* _Task statement_: Using the text on boundary estimation in EIT, decide whether each statement agrees with it: (a) EIT forms its image by injecting current patterns and measuring voltages at electrodes on the object's surface; (b) in open boundary problems, the anomalies are enclosed by a background substance; (c) the boundary estimation problem arises when the conductivity values of all regions are assumed known a priori. Answer yes or no for each, quoting the deciding words of the text.

* _Given text_:

= Boundary estimation in EIT =

Boundary estimation in EIT is the term used in the field of electrical impedance tomography, if the inverse problem is the estimation of boundary instead of the conductivity distribution inside an object domain.

==Theory==

Electrical impedance tomography (EIT) is a non-invasive imaging modality in which a cross sectional image of the conductivity distribution inside an object can be obtained by injecting a set of current patterns and measuring boundary voltages across the electrodes attached to the surface of the object. If the conductivity values of all the regions inside the object are assumed to be known a priori then the inverse problem in EIT becomes the estimation of shape, size and location of the underlying regions. Such a problem is often known as the boundary estimation problem in EIT.

==Categories of boundary estimation in EIT==

The boundary estimation problem in EIT can be broadly categorized into two classes according to the topology of the boundary to be estimated: closed boundary problems, in which the anomalies are enclosed by a background substance, and the open boundary problems in which the domain is divided into two or more disjoint regions which are separated by an open boundary.

Several closed boundary estimation approaches have been devised in the literature, In one of the most popular techniques, the boundaries of the regions enclosed inside a domain are considered to be smooth enough so that they can be expressed using coefficients of truncated Fourier series.

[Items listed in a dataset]
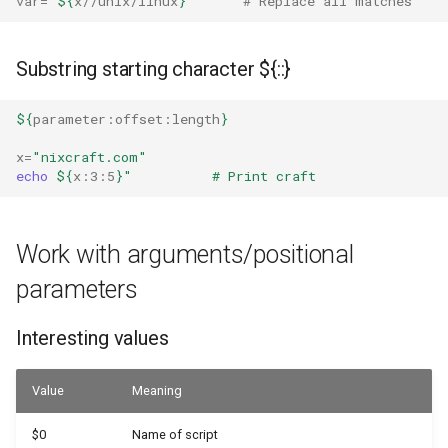
var
=
"
${
x
//unix/linux
}
"
# Replace all matches
Substring starting character ${::}
${
parameter
:
offset
:
length
}
x
=
"nixcraft.com"
echo
${
x
:
3
:
5
}
"          # Print craft
Work with arguments/positional
parameters
Interesting values
Value
Meaning
$0
Name of script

* _Answer to this task_:
(a) Yes: "by injecting a set of current patterns and measuring boundary voltages across the electrodes attached to the surface of the object"
(b) No: "closed boundary problems, in which the anomalies are enclosed by a background substance, and the open boundary problems in which the domain is divided into two or more disjoint regions which are separated by an open boundary"
(c) Yes: "If the conductivity values of all the regions inside the object are assumed to be known a priori then the inverse problem in EIT becomes the estimation of shape, size and location of the underlying regions."